I've spent most of today working my way through more of my mother's effects. It has been a powerful experience and I find I can't do it for too long before something catches and I realise just how much I miss her. Like most people it's the little things that catch me out. I have been sorting out the small geological collection my Mum accumulated over the years following her degree in Geology and Geophysics. I could remember where she found some of the specimens. It was a family joke that she collected pet rocks after one outing when she had asked my brother to paddle across a stream to pick up a particular stone - only to be told it was actually a duck. She needed glasses - certainly - but from then on her collection had a name!
I found a file full of photographs and pictures taken from magazines of wild animals. I knew she loved animals but I didn't know she had made a collection particularly of monkeys and wild cats; part of the inner life I had been unaware of.
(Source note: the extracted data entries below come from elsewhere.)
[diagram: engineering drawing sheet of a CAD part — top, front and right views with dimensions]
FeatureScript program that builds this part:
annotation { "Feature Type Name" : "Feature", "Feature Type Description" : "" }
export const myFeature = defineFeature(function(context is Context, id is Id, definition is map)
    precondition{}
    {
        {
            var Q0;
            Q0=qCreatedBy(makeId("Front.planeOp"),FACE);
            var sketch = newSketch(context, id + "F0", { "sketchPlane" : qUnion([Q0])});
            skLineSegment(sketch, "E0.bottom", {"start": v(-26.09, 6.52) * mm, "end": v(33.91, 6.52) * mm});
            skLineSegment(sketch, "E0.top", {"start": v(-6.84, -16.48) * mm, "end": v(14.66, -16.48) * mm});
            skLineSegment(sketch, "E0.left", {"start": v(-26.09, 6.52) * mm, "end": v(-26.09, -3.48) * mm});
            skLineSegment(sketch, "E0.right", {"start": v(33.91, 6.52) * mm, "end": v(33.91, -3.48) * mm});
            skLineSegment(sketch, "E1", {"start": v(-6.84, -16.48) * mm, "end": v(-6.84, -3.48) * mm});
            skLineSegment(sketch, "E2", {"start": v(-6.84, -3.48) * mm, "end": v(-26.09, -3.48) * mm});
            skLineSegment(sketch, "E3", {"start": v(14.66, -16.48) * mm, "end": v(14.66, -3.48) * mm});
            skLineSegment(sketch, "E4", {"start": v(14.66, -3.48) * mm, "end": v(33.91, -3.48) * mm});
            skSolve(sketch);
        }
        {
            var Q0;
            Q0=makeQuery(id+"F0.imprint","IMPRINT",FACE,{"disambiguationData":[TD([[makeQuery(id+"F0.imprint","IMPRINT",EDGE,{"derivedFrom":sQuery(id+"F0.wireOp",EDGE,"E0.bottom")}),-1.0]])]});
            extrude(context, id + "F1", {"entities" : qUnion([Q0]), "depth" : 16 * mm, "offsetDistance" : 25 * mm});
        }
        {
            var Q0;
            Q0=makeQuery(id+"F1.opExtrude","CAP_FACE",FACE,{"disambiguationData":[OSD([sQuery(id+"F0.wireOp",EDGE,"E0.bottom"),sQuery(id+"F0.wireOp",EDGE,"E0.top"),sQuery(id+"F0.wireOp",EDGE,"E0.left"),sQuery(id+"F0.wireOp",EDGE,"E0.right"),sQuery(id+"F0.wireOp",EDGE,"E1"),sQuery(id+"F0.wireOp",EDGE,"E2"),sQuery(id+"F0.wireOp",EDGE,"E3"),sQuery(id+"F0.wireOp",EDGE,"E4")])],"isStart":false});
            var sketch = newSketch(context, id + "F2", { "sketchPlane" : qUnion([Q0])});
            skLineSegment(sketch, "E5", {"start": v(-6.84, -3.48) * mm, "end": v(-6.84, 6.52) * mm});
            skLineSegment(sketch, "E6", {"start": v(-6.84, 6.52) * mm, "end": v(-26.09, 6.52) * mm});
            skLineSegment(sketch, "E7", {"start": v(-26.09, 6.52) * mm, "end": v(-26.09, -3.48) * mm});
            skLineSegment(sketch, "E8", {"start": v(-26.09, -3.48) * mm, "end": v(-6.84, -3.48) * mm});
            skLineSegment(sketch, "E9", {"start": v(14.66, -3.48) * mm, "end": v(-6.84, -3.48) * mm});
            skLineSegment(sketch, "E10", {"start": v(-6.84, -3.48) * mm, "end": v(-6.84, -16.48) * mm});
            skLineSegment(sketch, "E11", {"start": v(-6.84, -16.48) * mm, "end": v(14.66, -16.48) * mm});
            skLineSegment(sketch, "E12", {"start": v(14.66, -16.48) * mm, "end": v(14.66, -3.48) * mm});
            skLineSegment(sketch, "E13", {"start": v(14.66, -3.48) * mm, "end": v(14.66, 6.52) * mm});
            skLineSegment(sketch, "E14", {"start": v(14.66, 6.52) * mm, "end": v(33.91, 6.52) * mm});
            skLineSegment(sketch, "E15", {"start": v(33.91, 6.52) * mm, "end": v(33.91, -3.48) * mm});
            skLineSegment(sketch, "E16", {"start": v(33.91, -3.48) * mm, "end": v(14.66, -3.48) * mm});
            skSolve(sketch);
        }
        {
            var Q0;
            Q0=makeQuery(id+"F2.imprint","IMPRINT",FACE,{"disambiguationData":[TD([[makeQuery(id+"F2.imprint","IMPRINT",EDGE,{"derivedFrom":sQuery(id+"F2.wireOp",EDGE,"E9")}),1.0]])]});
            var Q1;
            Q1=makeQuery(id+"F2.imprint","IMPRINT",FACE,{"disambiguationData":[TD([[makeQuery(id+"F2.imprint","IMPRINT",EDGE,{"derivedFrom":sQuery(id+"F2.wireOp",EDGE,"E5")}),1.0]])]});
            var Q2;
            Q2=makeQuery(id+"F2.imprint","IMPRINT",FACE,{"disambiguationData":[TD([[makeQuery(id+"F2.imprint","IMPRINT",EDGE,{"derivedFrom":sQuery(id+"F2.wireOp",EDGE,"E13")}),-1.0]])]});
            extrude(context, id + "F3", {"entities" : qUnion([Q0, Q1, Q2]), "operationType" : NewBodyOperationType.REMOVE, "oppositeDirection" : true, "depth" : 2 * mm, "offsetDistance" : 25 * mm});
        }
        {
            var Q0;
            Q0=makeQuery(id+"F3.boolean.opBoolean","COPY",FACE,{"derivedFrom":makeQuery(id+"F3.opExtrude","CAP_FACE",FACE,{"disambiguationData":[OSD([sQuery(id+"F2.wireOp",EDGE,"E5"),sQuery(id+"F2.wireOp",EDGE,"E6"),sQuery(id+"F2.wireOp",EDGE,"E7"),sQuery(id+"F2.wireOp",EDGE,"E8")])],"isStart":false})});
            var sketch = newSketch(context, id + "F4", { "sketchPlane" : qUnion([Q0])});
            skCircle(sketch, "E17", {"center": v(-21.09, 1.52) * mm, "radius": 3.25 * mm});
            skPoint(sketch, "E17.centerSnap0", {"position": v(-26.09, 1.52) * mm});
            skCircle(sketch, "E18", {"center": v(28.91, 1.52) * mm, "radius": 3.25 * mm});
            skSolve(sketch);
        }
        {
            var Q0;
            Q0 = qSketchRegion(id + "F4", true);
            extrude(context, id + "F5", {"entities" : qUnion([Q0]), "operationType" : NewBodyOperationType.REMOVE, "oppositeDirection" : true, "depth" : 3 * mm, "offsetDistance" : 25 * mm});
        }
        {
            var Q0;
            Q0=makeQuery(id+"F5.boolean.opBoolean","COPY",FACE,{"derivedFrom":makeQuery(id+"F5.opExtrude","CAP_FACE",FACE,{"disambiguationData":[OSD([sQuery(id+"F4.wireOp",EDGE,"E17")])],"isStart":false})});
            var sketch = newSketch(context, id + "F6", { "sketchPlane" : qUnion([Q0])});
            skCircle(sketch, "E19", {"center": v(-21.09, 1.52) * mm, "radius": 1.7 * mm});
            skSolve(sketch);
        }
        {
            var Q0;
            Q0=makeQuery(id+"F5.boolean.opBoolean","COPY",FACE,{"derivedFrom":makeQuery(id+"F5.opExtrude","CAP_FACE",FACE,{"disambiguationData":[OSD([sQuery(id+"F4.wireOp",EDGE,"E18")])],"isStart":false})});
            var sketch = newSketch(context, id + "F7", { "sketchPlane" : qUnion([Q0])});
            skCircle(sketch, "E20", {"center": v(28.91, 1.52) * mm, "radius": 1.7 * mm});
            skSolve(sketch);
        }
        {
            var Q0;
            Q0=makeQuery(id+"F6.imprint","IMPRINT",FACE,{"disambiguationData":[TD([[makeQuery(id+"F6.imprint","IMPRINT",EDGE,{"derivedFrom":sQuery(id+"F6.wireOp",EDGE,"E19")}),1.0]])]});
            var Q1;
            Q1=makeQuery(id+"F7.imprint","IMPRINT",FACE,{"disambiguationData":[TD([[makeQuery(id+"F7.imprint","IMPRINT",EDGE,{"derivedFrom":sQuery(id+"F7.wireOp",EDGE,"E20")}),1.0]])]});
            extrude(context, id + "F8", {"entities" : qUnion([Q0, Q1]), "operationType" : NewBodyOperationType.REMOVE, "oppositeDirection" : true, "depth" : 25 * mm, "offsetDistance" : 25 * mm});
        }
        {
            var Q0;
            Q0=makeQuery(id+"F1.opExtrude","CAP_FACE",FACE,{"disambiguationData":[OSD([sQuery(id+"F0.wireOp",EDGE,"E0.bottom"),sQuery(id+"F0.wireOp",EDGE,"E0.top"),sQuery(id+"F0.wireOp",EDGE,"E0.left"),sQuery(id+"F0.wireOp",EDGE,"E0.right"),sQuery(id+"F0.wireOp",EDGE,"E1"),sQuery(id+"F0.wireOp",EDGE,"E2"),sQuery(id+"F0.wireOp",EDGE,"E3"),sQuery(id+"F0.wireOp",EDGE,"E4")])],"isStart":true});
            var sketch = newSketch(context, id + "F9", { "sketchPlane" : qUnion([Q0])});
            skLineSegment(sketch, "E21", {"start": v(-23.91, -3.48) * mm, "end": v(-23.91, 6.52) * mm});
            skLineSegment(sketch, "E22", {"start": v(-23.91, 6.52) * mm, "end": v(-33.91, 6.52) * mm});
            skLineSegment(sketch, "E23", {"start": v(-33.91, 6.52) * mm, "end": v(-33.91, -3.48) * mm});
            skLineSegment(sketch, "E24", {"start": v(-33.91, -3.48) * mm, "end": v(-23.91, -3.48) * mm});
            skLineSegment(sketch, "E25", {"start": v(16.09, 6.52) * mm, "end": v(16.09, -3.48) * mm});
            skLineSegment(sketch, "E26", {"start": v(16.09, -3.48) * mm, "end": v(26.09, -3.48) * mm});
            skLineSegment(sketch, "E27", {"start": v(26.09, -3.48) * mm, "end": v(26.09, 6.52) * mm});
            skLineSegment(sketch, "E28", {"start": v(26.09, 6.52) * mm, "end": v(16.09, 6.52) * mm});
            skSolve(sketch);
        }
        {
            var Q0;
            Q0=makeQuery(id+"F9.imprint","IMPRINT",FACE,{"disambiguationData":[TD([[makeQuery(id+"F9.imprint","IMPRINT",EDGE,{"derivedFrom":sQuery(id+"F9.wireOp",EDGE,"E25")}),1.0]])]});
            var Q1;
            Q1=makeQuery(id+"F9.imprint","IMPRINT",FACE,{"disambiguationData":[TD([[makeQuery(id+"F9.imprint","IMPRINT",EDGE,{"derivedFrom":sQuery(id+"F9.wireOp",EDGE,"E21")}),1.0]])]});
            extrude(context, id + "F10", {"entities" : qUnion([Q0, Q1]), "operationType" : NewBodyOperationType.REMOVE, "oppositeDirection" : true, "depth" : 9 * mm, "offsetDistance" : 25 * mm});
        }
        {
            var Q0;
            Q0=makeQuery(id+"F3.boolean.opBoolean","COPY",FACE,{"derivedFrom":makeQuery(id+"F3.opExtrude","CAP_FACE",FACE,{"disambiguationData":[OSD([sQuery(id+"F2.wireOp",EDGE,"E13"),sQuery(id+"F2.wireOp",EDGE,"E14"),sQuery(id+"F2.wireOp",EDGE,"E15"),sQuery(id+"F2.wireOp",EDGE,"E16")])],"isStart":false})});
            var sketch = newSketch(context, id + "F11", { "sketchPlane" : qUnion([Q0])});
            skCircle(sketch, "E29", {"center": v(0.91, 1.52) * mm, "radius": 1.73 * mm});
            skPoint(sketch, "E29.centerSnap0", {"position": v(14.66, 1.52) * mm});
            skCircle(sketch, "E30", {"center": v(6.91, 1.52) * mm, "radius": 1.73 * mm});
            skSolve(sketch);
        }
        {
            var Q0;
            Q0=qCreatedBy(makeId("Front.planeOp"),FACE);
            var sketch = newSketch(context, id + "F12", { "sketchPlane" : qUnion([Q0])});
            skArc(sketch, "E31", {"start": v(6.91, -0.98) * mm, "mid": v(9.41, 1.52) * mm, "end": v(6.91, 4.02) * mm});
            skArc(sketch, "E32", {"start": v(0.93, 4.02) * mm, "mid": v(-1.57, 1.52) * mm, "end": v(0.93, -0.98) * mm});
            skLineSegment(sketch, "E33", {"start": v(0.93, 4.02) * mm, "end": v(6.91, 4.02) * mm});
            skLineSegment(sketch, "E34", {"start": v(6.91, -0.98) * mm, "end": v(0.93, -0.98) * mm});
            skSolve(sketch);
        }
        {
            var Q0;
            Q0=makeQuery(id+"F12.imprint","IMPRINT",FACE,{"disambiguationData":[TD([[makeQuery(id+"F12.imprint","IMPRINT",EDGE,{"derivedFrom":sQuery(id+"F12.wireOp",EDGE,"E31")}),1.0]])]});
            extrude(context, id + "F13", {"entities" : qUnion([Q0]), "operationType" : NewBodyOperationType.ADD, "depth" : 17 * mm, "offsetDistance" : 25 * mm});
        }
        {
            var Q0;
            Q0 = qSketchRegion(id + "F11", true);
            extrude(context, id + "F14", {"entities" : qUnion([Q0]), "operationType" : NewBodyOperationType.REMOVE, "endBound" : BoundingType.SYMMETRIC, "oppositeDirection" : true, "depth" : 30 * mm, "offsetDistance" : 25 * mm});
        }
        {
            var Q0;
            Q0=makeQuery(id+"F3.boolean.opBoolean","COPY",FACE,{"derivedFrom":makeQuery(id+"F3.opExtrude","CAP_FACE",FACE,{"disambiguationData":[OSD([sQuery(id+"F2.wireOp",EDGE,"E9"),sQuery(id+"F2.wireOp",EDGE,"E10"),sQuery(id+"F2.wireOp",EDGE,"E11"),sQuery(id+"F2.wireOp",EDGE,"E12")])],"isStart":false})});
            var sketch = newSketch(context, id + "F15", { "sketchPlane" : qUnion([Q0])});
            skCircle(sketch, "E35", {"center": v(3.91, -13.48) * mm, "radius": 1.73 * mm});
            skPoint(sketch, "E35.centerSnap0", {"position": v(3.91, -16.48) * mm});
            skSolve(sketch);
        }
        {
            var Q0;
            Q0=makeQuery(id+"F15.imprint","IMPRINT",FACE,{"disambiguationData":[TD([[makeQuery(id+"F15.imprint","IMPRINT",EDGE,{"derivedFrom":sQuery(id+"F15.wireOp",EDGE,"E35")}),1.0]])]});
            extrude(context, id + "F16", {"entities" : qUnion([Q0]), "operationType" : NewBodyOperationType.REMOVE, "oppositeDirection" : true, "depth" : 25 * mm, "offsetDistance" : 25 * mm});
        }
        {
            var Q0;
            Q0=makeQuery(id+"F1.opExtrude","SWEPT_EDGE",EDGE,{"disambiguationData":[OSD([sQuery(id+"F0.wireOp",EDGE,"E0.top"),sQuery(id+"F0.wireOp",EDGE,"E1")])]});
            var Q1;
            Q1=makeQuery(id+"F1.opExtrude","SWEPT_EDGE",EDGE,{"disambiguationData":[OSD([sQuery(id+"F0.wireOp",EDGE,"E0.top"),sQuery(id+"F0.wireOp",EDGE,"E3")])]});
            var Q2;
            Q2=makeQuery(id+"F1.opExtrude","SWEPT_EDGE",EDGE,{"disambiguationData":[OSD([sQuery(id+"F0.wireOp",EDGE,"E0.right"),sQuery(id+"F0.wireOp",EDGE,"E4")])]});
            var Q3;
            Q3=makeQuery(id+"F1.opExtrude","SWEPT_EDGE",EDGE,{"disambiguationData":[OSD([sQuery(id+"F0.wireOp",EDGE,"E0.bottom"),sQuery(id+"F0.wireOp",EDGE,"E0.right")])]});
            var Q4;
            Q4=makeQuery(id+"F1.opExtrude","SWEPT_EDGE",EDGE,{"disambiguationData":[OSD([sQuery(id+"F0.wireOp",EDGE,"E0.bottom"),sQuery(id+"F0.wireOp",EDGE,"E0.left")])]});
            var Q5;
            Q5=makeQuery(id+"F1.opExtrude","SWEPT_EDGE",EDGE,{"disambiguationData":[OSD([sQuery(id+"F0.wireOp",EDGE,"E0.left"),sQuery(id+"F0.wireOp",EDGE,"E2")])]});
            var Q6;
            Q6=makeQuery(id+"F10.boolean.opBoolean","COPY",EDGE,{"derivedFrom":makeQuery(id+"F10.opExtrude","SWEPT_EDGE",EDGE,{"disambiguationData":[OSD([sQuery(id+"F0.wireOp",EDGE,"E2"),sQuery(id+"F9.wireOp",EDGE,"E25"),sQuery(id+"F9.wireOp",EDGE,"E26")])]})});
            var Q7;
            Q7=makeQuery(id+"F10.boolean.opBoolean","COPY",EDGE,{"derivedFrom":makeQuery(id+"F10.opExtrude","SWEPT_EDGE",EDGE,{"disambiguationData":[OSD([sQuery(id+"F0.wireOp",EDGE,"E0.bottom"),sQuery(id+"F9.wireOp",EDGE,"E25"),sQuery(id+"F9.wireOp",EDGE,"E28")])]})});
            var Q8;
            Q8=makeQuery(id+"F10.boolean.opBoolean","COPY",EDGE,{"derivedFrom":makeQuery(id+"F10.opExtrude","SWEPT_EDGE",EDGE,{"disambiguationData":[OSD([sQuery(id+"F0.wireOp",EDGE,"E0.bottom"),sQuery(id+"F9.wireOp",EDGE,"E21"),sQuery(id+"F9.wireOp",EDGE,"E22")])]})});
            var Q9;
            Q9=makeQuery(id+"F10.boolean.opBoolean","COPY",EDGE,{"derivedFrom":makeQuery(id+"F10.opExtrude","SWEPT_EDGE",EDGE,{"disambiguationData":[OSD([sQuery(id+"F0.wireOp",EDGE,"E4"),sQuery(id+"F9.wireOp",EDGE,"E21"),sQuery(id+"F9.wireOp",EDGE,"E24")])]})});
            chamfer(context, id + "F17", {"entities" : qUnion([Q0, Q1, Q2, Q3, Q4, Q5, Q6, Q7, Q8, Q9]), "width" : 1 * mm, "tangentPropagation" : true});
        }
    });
This afternoon I changed gear and took someof the files of photographs and memorabilia through to the study and began scanning them onto my computer. I found everything from a picture of my father in his fireman's uniform from World War II through to a photo of me on the day I graduated with my doctorate. At first sight it seemed a higgledy-piggledy collection until I saw on the envelope "Special". Everything is, in actual fact, meticulously organised. Mum had prepared beautifully for me to work my way through her effects and know exactly what everything is, when the time came. That in itself is very moving and very typical of her; it feels like a final act of extraordinary love.
I have been particularly moved by photos of my brother and I as children. Also programmes, posters and photos from the early years when my parents married and set up their own entertainments business specialising in Gulliver's Puppets. I found a programme for a show my Grandfather had put on. He was on the bill, second act in the second half, but he had given top billing - closing the show - to his new son-in-law and daughter. My Mum always said that her father could be difficult profesionally and personally - however - for this show at least - he rated his daughter's work. He was never a person to risk putting a poor act on to close a show. I wanted to show her the programme and remind her.
My childhood came flooding back helping out at shows and learning how to set up and strike Punch and Judy - getting a bonus payment if I did it in under 5 minutes. I think I need to paint myself through some of these memories - they are powerful, colourful and warm. They were also suppressed once I realised that in a world populated with people who have rather more 'normal' upbringings it isn't always wise to go on about the weird and wonderful world of magicians, puppeteers and variety artists. Now I know that this is a rich seam of memory and formation and it deserves to be celebrated.